§ DATASET EXTRACT
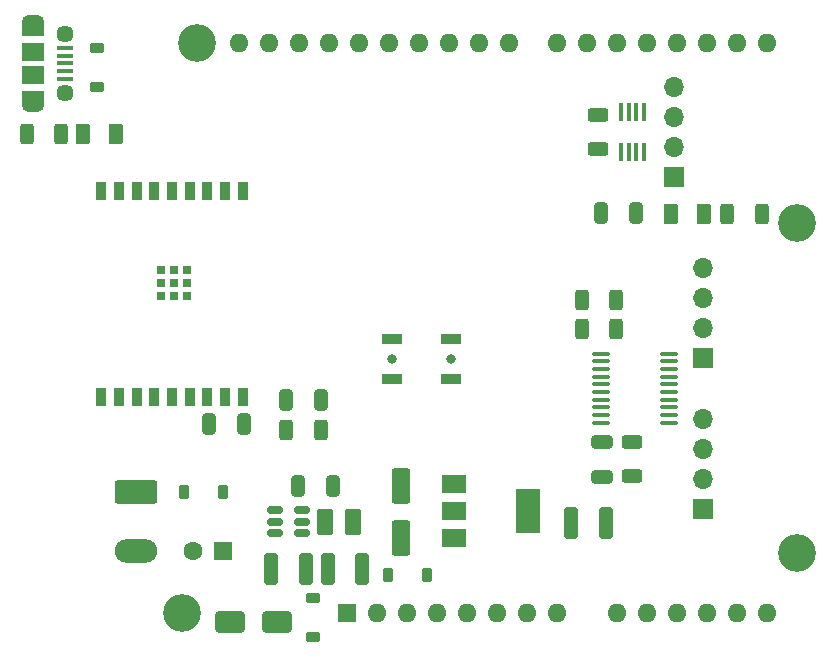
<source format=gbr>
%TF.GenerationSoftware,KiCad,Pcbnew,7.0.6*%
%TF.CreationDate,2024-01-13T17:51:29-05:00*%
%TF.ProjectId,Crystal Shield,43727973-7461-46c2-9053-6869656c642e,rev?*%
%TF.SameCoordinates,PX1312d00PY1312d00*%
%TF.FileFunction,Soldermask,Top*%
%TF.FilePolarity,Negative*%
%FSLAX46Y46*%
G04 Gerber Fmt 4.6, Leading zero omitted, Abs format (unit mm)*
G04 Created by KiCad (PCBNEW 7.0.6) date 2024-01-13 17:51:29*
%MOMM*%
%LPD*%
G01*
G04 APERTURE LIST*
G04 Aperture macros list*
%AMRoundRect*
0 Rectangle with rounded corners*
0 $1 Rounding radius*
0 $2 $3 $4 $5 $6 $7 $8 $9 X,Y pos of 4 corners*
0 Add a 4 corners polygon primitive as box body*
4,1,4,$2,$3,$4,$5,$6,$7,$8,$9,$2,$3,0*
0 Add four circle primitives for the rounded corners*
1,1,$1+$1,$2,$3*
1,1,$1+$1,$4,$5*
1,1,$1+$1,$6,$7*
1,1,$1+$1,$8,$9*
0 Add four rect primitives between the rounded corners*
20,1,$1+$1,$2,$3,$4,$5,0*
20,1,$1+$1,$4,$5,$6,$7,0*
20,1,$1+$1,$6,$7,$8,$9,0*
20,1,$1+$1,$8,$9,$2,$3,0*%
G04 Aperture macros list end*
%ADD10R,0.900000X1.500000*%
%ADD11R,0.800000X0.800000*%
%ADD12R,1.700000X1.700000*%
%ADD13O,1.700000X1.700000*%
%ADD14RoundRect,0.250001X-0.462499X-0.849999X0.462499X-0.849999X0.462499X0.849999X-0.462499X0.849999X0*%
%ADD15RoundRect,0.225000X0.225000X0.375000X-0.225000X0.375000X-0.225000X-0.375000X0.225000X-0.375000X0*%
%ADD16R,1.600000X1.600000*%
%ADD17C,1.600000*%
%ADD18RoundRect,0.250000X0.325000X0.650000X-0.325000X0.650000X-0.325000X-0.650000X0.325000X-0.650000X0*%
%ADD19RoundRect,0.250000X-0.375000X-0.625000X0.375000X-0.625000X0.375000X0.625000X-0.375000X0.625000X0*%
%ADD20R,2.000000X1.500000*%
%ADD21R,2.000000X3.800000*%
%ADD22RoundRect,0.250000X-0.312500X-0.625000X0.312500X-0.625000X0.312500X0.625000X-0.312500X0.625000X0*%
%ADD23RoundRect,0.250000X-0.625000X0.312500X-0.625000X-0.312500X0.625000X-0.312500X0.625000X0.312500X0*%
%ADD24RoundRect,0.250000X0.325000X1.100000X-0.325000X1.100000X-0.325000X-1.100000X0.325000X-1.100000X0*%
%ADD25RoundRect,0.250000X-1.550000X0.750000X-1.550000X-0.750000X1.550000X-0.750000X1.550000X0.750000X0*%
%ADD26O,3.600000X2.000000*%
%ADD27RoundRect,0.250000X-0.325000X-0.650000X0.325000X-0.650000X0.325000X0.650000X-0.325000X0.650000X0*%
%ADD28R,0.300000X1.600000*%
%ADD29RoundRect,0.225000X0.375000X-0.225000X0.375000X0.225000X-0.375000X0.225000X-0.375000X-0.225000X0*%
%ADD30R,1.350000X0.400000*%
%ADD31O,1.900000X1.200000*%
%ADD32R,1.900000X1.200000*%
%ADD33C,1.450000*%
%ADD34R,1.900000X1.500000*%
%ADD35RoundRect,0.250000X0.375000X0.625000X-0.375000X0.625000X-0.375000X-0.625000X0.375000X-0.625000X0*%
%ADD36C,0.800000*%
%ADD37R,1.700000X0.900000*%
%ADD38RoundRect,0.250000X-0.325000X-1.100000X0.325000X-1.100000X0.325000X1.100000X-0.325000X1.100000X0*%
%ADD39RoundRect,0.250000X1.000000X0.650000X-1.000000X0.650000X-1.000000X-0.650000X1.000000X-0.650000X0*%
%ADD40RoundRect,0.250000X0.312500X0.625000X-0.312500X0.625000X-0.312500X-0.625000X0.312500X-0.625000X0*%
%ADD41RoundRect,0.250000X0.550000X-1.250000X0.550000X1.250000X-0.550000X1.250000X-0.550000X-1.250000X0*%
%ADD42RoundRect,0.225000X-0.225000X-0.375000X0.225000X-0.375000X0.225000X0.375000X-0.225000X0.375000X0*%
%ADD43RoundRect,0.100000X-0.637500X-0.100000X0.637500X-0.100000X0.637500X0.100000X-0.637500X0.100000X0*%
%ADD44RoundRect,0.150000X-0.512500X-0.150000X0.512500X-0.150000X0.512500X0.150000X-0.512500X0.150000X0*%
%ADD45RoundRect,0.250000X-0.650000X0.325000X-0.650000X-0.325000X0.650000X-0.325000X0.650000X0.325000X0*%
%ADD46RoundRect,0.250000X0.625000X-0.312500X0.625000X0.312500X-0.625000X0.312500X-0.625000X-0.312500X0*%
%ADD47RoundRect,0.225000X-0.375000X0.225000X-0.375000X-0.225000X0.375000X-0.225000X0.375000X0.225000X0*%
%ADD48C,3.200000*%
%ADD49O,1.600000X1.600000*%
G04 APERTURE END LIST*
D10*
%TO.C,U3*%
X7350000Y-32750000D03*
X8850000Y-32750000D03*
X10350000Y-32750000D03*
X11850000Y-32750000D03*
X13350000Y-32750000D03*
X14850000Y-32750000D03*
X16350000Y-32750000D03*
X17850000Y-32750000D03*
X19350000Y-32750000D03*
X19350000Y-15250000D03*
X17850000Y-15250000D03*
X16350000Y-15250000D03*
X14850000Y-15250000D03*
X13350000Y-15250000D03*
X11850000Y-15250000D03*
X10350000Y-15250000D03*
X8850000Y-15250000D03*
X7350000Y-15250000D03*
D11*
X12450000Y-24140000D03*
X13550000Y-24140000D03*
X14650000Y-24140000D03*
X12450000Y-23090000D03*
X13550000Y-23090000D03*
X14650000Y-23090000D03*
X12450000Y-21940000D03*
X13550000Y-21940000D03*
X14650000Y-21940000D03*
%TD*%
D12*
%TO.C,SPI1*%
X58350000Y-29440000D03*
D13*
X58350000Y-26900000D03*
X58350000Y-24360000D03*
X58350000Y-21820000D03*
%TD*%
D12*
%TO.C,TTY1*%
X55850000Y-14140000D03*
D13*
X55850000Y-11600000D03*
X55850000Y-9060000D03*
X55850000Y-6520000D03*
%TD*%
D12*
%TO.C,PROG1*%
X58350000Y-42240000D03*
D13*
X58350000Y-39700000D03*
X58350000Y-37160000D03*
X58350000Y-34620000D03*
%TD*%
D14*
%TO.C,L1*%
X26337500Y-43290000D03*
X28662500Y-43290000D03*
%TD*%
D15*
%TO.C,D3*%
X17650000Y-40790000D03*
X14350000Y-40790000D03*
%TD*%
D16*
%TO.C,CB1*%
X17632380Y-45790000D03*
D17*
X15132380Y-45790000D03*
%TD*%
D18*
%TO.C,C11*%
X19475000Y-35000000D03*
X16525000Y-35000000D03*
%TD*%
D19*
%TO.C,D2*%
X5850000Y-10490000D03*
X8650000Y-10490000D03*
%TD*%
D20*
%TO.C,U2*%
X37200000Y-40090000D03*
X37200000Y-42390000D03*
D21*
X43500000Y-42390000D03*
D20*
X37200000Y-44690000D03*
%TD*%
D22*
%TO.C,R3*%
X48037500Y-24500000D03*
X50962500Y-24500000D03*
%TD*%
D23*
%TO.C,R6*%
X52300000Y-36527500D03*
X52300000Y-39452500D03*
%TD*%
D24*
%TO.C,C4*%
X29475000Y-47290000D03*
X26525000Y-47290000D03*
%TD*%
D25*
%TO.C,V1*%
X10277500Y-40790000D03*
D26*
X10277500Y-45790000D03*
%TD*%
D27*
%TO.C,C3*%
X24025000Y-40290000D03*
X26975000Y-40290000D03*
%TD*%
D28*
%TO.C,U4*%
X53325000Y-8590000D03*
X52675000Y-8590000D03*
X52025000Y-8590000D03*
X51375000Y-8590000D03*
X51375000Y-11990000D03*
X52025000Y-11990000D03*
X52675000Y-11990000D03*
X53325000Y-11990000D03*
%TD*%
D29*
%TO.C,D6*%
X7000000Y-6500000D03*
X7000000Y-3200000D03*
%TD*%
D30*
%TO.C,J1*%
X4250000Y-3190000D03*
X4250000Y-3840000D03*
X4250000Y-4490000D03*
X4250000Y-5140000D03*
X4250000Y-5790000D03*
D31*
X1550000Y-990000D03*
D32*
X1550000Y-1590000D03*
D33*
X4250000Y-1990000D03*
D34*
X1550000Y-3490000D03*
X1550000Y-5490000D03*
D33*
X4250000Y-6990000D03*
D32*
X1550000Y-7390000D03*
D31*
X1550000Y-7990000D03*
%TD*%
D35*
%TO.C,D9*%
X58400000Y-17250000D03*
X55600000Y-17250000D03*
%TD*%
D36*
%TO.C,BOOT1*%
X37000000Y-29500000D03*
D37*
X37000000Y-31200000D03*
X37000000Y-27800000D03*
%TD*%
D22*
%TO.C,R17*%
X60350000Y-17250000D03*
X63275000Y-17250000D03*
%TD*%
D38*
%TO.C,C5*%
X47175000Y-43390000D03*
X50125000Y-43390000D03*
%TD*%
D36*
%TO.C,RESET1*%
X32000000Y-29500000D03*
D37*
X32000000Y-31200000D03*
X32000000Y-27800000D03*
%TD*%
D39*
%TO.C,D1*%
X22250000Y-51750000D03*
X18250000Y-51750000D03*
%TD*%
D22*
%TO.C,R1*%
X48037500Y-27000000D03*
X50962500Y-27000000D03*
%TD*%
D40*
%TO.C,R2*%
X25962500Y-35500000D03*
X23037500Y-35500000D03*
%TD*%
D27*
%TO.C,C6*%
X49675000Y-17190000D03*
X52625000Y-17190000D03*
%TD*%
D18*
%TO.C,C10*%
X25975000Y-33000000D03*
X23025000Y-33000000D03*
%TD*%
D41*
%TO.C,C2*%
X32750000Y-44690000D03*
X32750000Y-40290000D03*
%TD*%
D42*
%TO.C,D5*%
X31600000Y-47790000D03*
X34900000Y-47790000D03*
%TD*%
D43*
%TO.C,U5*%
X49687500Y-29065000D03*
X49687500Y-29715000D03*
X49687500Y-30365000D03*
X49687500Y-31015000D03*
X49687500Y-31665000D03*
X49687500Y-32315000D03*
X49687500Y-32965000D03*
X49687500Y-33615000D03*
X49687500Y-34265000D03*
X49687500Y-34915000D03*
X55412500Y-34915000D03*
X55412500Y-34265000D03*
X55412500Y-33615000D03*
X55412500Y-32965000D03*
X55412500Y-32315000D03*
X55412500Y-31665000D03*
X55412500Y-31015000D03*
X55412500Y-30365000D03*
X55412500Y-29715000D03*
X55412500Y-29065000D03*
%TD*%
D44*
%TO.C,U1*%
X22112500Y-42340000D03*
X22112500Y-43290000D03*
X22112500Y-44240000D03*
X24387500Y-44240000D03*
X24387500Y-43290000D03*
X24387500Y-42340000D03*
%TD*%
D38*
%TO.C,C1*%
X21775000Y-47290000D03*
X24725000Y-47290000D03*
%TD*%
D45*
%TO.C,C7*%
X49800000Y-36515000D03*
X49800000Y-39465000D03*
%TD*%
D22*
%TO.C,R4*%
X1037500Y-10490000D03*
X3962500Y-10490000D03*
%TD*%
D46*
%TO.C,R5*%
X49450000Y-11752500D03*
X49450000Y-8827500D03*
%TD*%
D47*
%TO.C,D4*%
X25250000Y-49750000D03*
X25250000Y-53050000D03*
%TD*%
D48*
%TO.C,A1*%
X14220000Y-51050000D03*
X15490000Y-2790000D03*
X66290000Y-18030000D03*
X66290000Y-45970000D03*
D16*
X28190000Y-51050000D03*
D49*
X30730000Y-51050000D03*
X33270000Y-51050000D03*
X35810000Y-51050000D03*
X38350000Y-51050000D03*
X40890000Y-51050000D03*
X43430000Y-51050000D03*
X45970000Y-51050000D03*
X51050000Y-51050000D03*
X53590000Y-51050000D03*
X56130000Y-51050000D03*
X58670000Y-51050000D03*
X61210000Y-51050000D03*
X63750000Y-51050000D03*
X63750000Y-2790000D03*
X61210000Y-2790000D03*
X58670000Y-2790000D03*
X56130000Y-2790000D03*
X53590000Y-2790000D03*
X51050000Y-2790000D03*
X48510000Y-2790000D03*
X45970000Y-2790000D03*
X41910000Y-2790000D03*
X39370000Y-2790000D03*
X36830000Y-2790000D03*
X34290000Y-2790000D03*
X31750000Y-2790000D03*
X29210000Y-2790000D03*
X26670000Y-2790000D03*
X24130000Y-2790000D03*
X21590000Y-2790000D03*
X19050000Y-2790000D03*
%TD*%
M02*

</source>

§ REQUIRED WORK
In the listing above, find the line with "X58350000Y-21820000D03*" and the line with "X26337500Y-43290000D03*". Output those two lines and every line between them, exactly as written.

§ TASK RESPONSE
X58350000Y-21820000D03*
%TD*%
D12*
%TO.C,TTY1*%
X55850000Y-14140000D03*
D13*
X55850000Y-11600000D03*
X55850000Y-9060000D03*
X55850000Y-6520000D03*
%TD*%
D12*
%TO.C,PROG1*%
X58350000Y-42240000D03*
D13*
X58350000Y-39700000D03*
X58350000Y-37160000D03*
X58350000Y-34620000D03*
%TD*%
D14*
%TO.C,L1*%
X26337500Y-43290000D03*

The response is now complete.